**Stored data:**
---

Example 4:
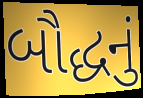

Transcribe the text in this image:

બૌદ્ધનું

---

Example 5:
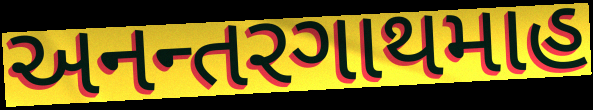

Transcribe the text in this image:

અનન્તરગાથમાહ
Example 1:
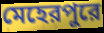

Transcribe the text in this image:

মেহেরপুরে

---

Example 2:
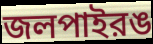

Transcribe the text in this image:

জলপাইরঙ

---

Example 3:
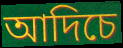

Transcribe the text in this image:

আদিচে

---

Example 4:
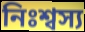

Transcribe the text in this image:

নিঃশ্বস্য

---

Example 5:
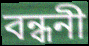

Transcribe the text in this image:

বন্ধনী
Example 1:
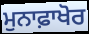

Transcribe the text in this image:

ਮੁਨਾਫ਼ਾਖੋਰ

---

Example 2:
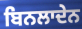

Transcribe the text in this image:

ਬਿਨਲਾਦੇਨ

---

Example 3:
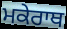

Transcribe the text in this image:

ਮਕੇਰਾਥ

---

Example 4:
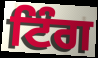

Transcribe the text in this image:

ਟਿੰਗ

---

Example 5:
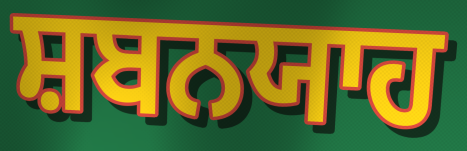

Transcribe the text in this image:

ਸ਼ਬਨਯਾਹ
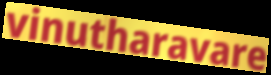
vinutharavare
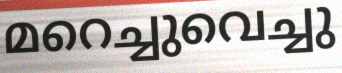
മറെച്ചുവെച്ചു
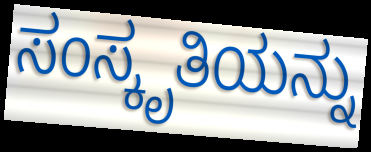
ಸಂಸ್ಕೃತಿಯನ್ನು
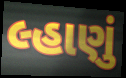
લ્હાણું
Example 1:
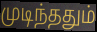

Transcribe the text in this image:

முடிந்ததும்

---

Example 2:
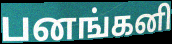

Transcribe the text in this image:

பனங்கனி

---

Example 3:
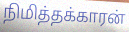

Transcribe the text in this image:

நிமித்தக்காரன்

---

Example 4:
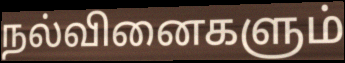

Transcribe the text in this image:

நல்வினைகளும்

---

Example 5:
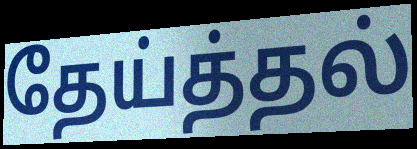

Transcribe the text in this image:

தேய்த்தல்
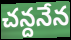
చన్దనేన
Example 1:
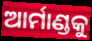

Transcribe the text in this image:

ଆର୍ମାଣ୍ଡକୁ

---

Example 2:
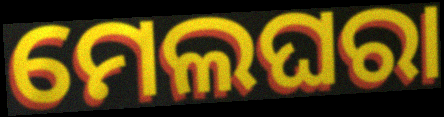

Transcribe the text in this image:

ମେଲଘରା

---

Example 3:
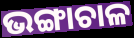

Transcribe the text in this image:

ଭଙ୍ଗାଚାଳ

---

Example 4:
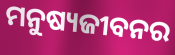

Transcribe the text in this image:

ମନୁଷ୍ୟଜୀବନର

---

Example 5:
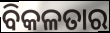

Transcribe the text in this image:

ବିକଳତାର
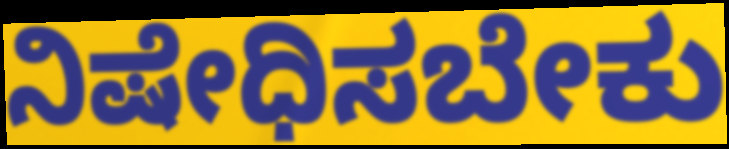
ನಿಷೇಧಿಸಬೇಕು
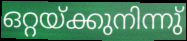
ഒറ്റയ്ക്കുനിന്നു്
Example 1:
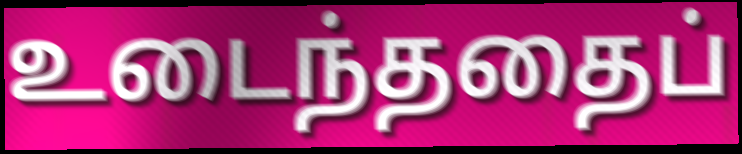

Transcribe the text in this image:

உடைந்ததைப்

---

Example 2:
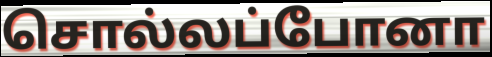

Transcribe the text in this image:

**WORK TO COMPLETE:** You need to copy every entry exactly, taking out only the pictures.

**SOLUTION TO THE EXERCISE:**
---

Example 4:

Transcribe the text in this image:

બૌદ્ધનું

---

Example 5:

Transcribe the text in this image:

અનન્તરગાથમાહ
Example 1:

Transcribe the text in this image:

মেহেরপুরে

---

Example 2:

Transcribe the text in this image:

জলপাইরঙ

---

Example 3:

Transcribe the text in this image:

আদিচে

---

Example 4:

Transcribe the text in this image:

নিঃশ্বস্য

---

Example 5:

Transcribe the text in this image:

বন্ধনী
Example 1:

Transcribe the text in this image:

ਮੁਨਾਫ਼ਾਖੋਰ

---

Example 2:

Transcribe the text in this image:

ਬਿਨਲਾਦੇਨ

---

Example 3:

Transcribe the text in this image:

ਮਕੇਰਾਥ

---

Example 4:

Transcribe the text in this image:

ਟਿੰਗ

---

Example 5:

Transcribe the text in this image:

ਸ਼ਬਨਯਾਹ
vinutharavare
മറെച്ചുവെച്ചു
ಸಂಸ್ಕೃತಿಯನ್ನು
લ્હાણું
Example 1:

Transcribe the text in this image:

முடிந்ததும்

---

Example 2:

Transcribe the text in this image:

பனங்கனி

---

Example 3:

Transcribe the text in this image:

நிமித்தக்காரன்

---

Example 4:

Transcribe the text in this image:

நல்வினைகளும்

---

Example 5:

Transcribe the text in this image:

தேய்த்தல்
చన్దనేన
Example 1:

Transcribe the text in this image:

ଆର୍ମାଣ୍ଡକୁ

---

Example 2:

Transcribe the text in this image:

ମେଲଘରା

---

Example 3:

Transcribe the text in this image:

ଭଙ୍ଗାଚାଳ

---

Example 4:

Transcribe the text in this image:

ମନୁଷ୍ୟଜୀବନର

---

Example 5:

Transcribe the text in this image:

ବିକଳତାର
ನಿಷೇಧಿಸಬೇಕು
ഒറ്റയ്ക്കുനിന്നു്
Example 1:

Transcribe the text in this image:

உடைந்ததைப்

---

Example 2:

Transcribe the text in this image:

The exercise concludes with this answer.